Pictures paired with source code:
######
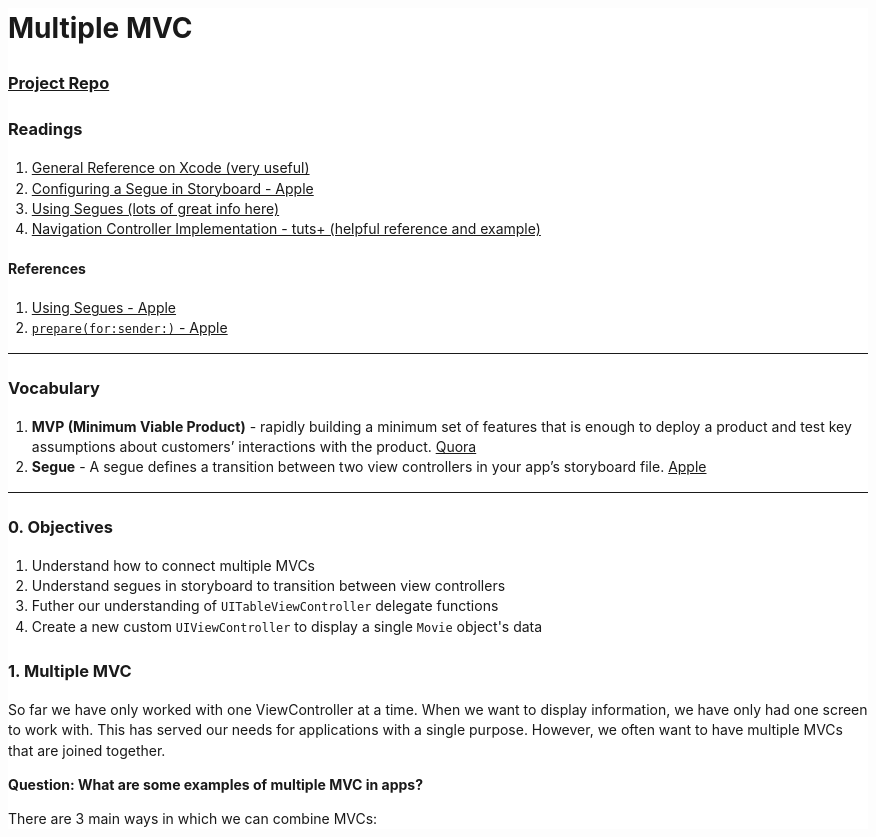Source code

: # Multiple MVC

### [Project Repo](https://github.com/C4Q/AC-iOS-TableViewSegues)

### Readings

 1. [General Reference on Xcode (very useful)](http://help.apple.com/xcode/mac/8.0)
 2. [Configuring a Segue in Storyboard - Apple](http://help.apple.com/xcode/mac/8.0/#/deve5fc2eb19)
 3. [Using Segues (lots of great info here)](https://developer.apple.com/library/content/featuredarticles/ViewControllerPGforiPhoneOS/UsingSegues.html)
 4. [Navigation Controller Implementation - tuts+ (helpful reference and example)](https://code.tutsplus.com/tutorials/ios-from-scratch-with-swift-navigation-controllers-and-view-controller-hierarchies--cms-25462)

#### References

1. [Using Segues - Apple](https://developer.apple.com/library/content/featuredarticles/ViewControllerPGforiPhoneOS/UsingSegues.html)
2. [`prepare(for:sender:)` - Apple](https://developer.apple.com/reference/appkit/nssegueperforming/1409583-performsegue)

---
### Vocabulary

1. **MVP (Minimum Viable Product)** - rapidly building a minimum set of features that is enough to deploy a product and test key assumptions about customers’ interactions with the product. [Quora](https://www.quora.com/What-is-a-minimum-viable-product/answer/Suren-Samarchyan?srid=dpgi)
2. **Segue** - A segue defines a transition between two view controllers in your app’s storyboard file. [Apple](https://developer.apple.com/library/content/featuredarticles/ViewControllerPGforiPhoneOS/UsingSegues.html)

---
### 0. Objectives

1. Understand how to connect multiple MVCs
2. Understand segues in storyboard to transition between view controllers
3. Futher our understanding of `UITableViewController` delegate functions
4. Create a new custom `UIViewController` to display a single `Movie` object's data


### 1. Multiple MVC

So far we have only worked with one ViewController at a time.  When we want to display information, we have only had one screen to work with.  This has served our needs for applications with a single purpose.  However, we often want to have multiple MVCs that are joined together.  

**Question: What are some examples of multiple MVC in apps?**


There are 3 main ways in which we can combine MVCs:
######
### WORK TO BE COMPLETED
Once you reach the line with "2. **Segue** - A" in the data above, copy it and every line after it exactly, up to and including the line with "### 1. Multiple MVC".

### ANSWER SPACE
2. **Segue** - A segue defines a transition between two view controllers in your app’s storyboard file. [Apple](https://developer.apple.com/library/content/featuredarticles/ViewControllerPGforiPhoneOS/UsingSegues.html)

---
### 0. Objectives

1. Understand how to connect multiple MVCs
2. Understand segues in storyboard to transition between view controllers
3. Futher our understanding of `UITableViewController` delegate functions
4. Create a new custom `UIViewController` to display a single `Movie` object's data


### 1. Multiple MVC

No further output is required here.